Friday, July 29, 2005

Women in Love

I know this sounds a bit pretentious, but when I used to try and catch the eyes of young ladies on the tube, I was always more interested if one of them was reading a book.

A few sideways glances to see what it was. Cor! She's reading 'Wuthering Heights'. Or 'The Rainbow'. It was always a bit of disappointment if it turned out to be an airport novel.

Now I'm older, all of that has had to stop. I'm a married man. Kids of my own.

Old habits should die hard, but I've learnt to keep my eyes on my shoes. When I don't, I regret it.

The last three or four times I've looked in Pepysian expectation... always at a presentable 30 / 40-something women I might add ......is it 'Jane Eyre'? Or 'Crime and Punishment'? 'Madame Bovary' perhaps?

No. It's Harry f***ing Potter. And all of a sudden, you feel a bit of a Nonce. Or at least I do....

3 comments:

rockmother said...

A work colleague treated me with great disdain the other day when I admitted that I had never read a Harry Potter novel. They said that the novels are part of popular culture and should be read by everyone. Thus illustrating exactly why I decided not to read them in the first place - or at least at the same time as everybody else. I didn't just want to participate in the Potter frenzy but slowly get around to it in my own time. I haven't found that time yet and dare say I ever will. Give me CS Lewis or Joan Aiken any day.

brockway said...

Too right. A woman's beauty is always greatly enhanced if she's carrying decent reading material. And otherwise plain women become suddenly 'interesting' if they're leafing through a Dostoyevsky or an Albert Camus. By the same token there's nothing like a Jilly Cooper to induce instant contempt - not only do you know that the woman sitting opposite's beauty is skin deep but her whole lifestyle is shallow and uninteresting. Close call.

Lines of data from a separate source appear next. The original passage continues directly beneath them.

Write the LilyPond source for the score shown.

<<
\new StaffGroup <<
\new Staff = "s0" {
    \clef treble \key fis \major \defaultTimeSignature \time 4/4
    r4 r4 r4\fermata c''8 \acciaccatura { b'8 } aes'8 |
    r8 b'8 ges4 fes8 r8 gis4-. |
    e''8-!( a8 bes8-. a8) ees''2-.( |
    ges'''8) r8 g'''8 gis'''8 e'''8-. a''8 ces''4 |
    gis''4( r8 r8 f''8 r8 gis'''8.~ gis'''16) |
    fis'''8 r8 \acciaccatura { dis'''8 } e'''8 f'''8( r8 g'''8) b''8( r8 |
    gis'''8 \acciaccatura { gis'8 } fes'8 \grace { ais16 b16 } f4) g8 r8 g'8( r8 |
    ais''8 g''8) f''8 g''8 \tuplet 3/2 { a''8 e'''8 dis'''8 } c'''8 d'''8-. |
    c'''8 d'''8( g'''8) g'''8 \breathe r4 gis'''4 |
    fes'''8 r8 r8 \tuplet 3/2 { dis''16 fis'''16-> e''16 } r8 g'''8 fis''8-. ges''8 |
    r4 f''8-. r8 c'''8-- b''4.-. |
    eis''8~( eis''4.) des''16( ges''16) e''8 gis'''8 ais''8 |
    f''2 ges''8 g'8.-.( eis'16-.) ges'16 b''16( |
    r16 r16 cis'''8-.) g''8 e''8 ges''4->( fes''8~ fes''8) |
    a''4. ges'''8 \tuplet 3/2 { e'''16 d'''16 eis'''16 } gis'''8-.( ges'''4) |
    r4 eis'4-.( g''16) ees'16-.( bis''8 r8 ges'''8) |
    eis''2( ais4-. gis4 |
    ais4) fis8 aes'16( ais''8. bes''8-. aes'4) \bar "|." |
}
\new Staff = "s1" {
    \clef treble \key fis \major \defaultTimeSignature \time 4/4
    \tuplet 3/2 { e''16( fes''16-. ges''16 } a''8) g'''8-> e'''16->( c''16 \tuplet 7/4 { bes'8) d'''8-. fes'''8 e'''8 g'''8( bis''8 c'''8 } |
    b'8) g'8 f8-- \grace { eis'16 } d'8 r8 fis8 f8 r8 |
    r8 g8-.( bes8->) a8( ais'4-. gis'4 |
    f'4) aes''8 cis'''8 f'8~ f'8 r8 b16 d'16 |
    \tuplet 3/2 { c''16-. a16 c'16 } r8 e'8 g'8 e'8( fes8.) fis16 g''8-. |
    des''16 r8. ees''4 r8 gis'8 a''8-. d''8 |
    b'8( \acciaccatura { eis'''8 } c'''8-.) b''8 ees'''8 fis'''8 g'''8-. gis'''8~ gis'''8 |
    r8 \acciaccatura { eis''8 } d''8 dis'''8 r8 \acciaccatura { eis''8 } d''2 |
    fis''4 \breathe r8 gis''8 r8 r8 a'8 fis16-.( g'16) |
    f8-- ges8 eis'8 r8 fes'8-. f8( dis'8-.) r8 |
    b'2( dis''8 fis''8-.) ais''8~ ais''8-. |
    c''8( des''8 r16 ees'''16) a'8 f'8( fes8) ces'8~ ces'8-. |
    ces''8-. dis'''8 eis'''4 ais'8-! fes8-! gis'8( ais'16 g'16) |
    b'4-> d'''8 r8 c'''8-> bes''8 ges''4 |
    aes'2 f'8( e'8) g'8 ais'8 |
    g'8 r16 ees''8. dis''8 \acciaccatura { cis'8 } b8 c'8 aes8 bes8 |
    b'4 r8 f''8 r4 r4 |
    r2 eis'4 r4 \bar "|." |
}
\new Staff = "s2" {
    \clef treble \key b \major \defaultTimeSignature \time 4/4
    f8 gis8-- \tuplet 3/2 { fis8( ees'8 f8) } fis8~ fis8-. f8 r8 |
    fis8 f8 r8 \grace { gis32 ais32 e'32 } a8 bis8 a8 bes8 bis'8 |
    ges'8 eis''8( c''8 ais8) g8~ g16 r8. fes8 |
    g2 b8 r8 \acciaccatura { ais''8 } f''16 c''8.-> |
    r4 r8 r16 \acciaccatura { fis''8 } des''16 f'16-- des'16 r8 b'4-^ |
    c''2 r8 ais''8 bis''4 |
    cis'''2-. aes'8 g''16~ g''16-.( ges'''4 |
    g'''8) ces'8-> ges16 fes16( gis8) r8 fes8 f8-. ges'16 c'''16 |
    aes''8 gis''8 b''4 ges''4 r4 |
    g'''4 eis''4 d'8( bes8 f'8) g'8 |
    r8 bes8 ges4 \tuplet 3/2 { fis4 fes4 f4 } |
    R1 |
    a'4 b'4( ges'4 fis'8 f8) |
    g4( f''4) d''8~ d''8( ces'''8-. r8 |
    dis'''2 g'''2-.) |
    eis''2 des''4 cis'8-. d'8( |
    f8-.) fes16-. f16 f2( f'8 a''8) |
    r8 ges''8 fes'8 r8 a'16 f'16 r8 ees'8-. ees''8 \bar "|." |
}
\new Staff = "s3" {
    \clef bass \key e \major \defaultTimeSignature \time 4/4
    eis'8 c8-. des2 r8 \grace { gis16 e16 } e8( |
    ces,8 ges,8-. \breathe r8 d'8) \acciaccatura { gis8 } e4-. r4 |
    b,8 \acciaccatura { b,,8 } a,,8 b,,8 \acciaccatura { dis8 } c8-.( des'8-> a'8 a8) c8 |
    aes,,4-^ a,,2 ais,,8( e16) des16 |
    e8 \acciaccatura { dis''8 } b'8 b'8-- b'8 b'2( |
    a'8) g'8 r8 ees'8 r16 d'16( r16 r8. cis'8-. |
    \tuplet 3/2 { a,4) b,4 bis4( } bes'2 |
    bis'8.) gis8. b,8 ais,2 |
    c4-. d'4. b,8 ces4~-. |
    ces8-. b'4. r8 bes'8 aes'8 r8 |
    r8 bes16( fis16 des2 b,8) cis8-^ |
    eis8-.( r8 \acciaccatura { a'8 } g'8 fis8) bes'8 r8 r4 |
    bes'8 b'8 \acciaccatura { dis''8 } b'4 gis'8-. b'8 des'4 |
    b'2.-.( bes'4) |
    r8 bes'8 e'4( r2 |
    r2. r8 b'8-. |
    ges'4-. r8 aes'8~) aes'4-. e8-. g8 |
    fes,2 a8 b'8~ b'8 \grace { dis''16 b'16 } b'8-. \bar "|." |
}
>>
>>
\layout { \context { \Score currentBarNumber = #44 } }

And let's be honest there's more than a hint of vanity in what we read when we're on public display. Choose the Beats and you are openly declaring yourself to be a free spirit (despite that suit and tie you happen to be wearing). James Ellroy and Elmore Leonard earn you instant cool points with fellow male passengers but they cut no ice at all with the female population. Trouble is so much literature these days is gender specific. And you really wouldn't want to show yourself up by reading Bridget Jones or some other chick-lit Bible on the tube would you? No, if you're reading to impress the ladies best pick a genre which appeals to both sexes. Might I suggest Magical Realism?

brockway said...

What I've noticed when I've read them is that for all his adventures (usually eccentric rather than exotic) Harry Potter always returns to, and therefore reinforces, a norm which is white, middle-class, fundamentally decent and, crucially, English. And by English I mean anglo-saxon. Even his name is just so quintessentially Anglo and contains an inherant nostalgia for a simpler, purer, (and by default whiter) past. Not that JK Rowling-in-it is a racist of course - she isn't. She's just indulging in a bit of bourgeois escapist fantasy and aiding aspirant parents in persuading their children that boarding schools aren't such bad places after all.